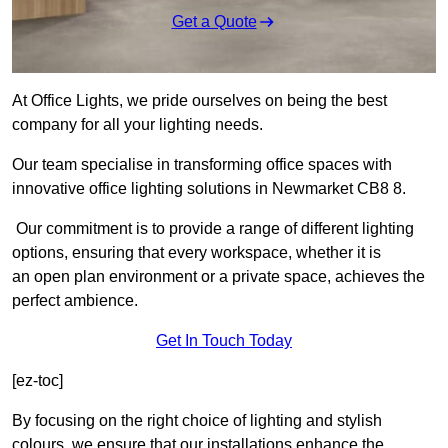
Get a Quote
At Office Lights, we pride ourselves on being the best
company for all your lighting needs.
Our team specialise in transforming office spaces with
innovative office lighting solutions in Newmarket CB8 8.
Our commitment is to provide a range of different lighting
options, ensuring that every workspace, whether it is
an open plan environment or a private space, achieves the
perfect ambience.
Get In Touch Today
[ez-toc]
By focusing on the right choice of lighting and stylish
colours, we ensure that our installations enhance the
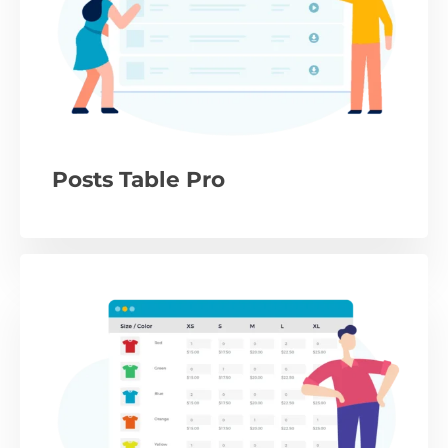
Posts Table Pro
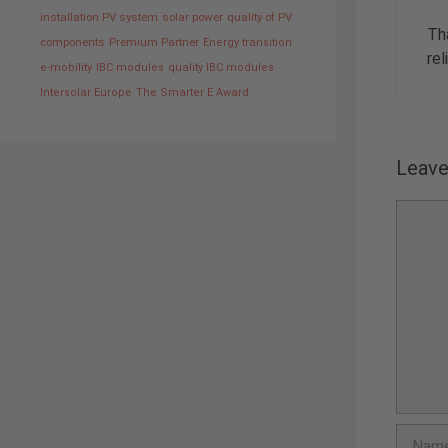
installation PV system
solar power
quality of PV
Th
components
Premium Partner
Energy transition
rel
e-mobility
IBC modules
quality IBC modules
Intersolar Europe
The Smarter E Award
Leav
Comme
Name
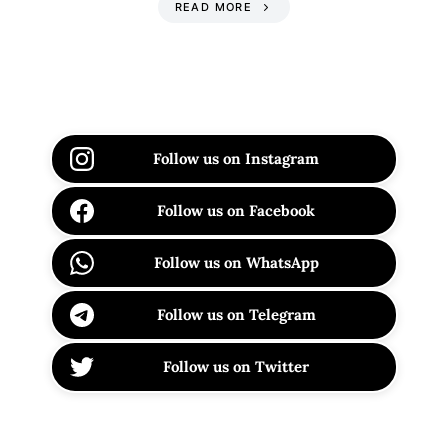
READ MORE
Follow us on Instagram
Follow us on Facebook
Follow us on WhatsApp
Follow us on Telegram
Follow us on Twitter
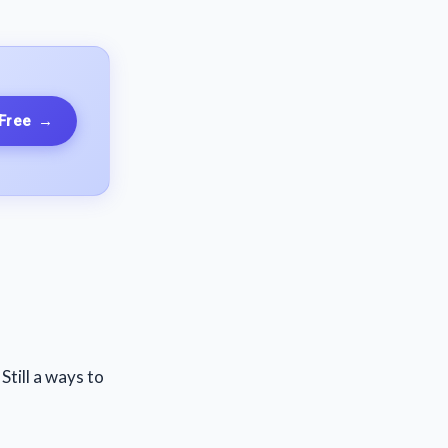
 Free
→
till a ways to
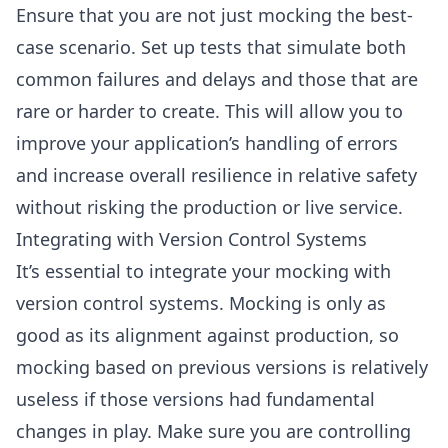
Ensure that you are not just mocking the best-
case scenario. Set up tests that simulate both
common failures and delays and those that are
rare or harder to create. This will allow you to
improve your application’s handling of errors
and increase overall resilience in relative safety
without risking the production or live service.
Integrating with Version Control Systems
It’s essential to integrate your mocking with
version control systems. Mocking is only as
good as its alignment against production, so
mocking based on previous versions is relatively
useless if those versions had fundamental
changes in play. Make sure you are controlling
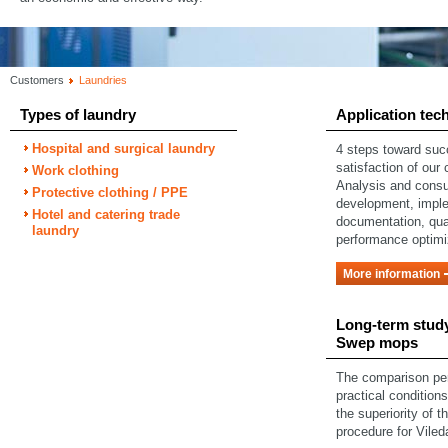
Customers
Laundries
Types of laundry
Application tec
Hospital and surgical laundry
4 steps toward su
satisfaction of our
Work clothing
Analysis and consu
Protective clothing / PPE
development, impl
Hotel and catering trade
documentation, qual
laundry
performance optimi
More information
Long-term study
Swep mops
The comparison pe
practical condition
the superiority of t
procedure for Vile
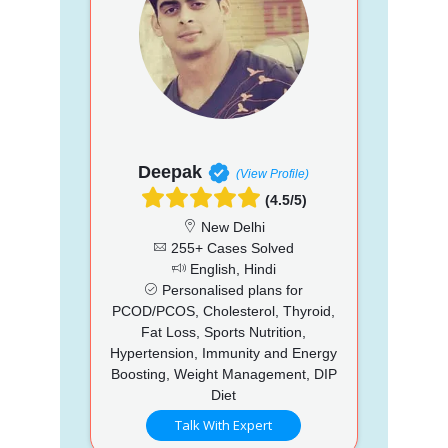
Deepak
(View Profile)
(4.5/5)
New Delhi
255+ Cases Solved
English, Hindi
Personalised plans for
PCOD/PCOS, Cholesterol, Thyroid,
Fat Loss, Sports Nutrition,
Hypertension, Immunity and Energy
Boosting, Weight Management, DIP
Diet
Talk With Expert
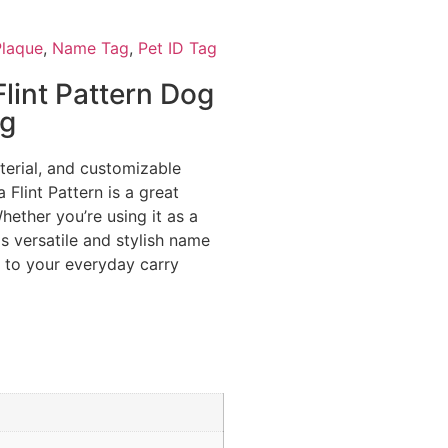
laque
,
Name Tag
,
Pet ID Tag
lint Pattern Dog
ag
aterial, and customizable
 Flint Pattern is a great
hether you’re using it as a
s versatile and stylish name
e to your everyday carry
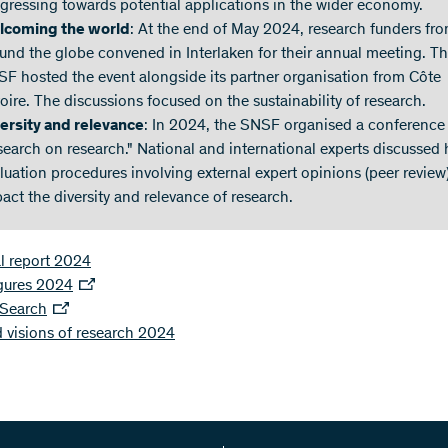
gressing towards potential applications in the wider economy.
lcoming the world
: At the end of May 2024, research funders fr
und the globe convened in Interlaken for their annual meeting. T
F hosted the event alongside its partner organisation from Côte
voire. The discussions focused on the sustainability of research.
ersity and relevance
: In 2024, the SNSF organised a conference
search on research." National and international experts discussed
luation procedures involving external expert opinions (peer review
act the diversity and relevance of research.
l report 2024
igures 2024
 Search
 visions of research 2024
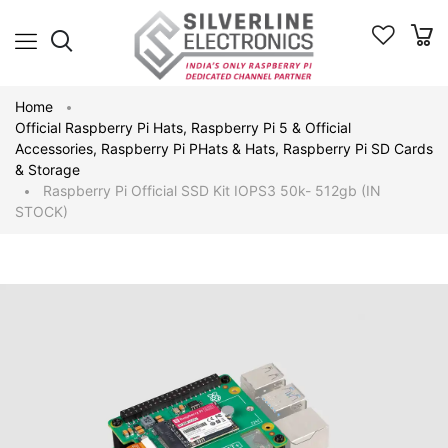
Home
Official Raspberry Pi Hats
,
Raspberry Pi 5 & Official
Accessories
,
Raspberry Pi PHats & Hats
,
Raspberry Pi SD Cards
& Storage
Raspberry Pi Official SSD Kit IOPS3 50k- 512gb (IN
STOCK)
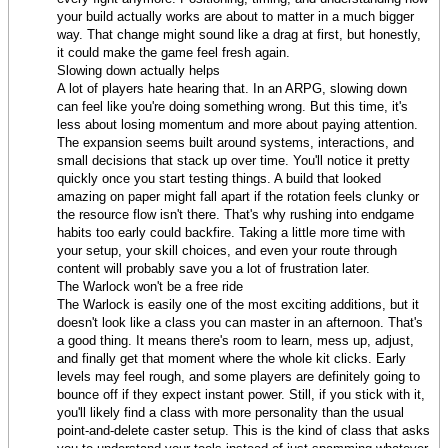
your build actually works are about to matter in a much bigger
way. That change might sound like a drag at first, but honestly,
it could make the game feel fresh again.
Slowing down actually helps
A lot of players hate hearing that. In an ARPG, slowing down
can feel like you're doing something wrong. But this time, it's
less about losing momentum and more about paying attention.
The expansion seems built around systems, interactions, and
small decisions that stack up over time. You'll notice it pretty
quickly once you start testing things. A build that looked
amazing on paper might fall apart if the rotation feels clunky or
the resource flow isn't there. That's why rushing into endgame
habits too early could backfire. Taking a little more time with
your setup, your skill choices, and even your route through
content will probably save you a lot of frustration later.
The Warlock won't be a free ride
The Warlock is easily one of the most exciting additions, but it
doesn't look like a class you can master in an afternoon. That's
a good thing. It means there's room to learn, mess up, adjust,
and finally get that moment where the whole kit clicks. Early
levels may feel rough, and some players are definitely going to
bounce off if they expect instant power. Still, if you stick with it,
you'll likely find a class with more personality than the usual
point-and-delete caster setup. This is the kind of class that asks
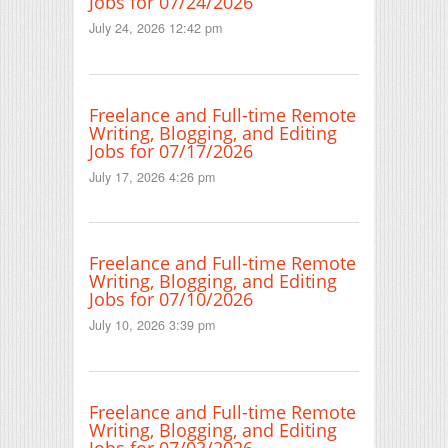
Jobs for 07/24/2026
July 24, 2026 12:42 pm
Freelance and Full-time Remote
Writing, Blogging, and Editing
Jobs for 07/17/2026
July 17, 2026 4:26 pm
Freelance and Full-time Remote
Writing, Blogging, and Editing
Jobs for 07/10/2026
July 10, 2026 3:39 pm
Freelance and Full-time Remote
Writing, Blogging, and Editing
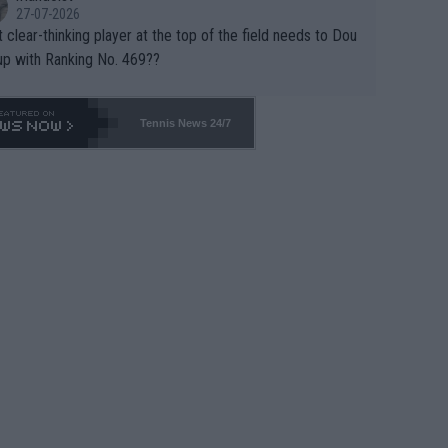
27-07-2026
 clear-thinking player at the top of the field needs to Dou
up with Ranking No. 469??
Tennis News 24/7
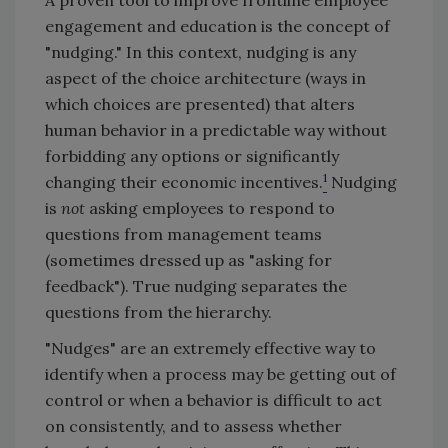
engagement and education is the concept of
"nudging." In this context, nudging is any
aspect of the choice architecture (ways in
which choices are presented) that alters
human behavior in a predictable way without
forbidding any options or significantly
1
changing their economic incentives.
Nudging
is
not
asking employees to respond to
questions from management teams
(sometimes dressed up as "asking for
feedback"). True nudging separates the
questions from the hierarchy.
"Nudges" are an extremely effective way to
identify when a process may be getting out of
control or when a behavior is difficult to act
on consistently, and to assess whether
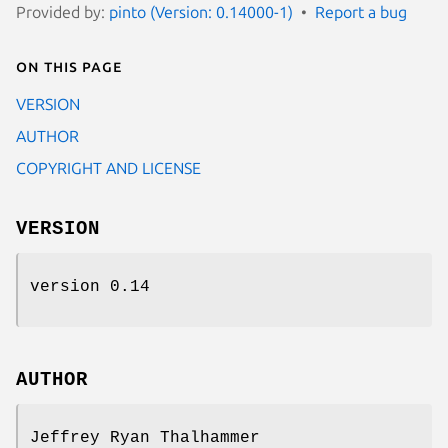
Provided by:
pinto (Version: 0.14000-1)
Report a bug
On this page
VERSION
AUTHOR
COPYRIGHT AND LICENSE
VERSION
version 0.14
AUTHOR
Jeffrey Ryan Thalhammer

____

> **The problem**: An exact copy of the lines above from the one with "At Office Lights, we" up to and including the one with "Ensure that you" is required; reproduce only those lines, omitting all pictures.

> **Response**:
At Office Lights, we pride ourselves on being the best
company for all your lighting needs.
Our team specialise in transforming office spaces with
innovative office lighting solutions in Newmarket CB8 8.
Our commitment is to provide a range of different lighting
options, ensuring that every workspace, whether it is
an open plan environment or a private space, achieves the
perfect ambience.
Get In Touch Today
[ez-toc]
By focusing on the right choice of lighting and stylish
colours, we ensure that our installations enhance the
Posts Table Pro
installation PV system
solar power
quality of PV
Th
components
Premium Partner
Energy transition
rel
e-mobility
IBC modules
quality IBC modules
Intersolar Europe
The Smarter E Award
Leav
Comme
Name
READ MORE
Follow us on Instagram
Follow us on Facebook
Follow us on WhatsApp
Follow us on Telegram
Follow us on Twitter
 Free
→
till a ways to
Ensure that you are not just mocking the best-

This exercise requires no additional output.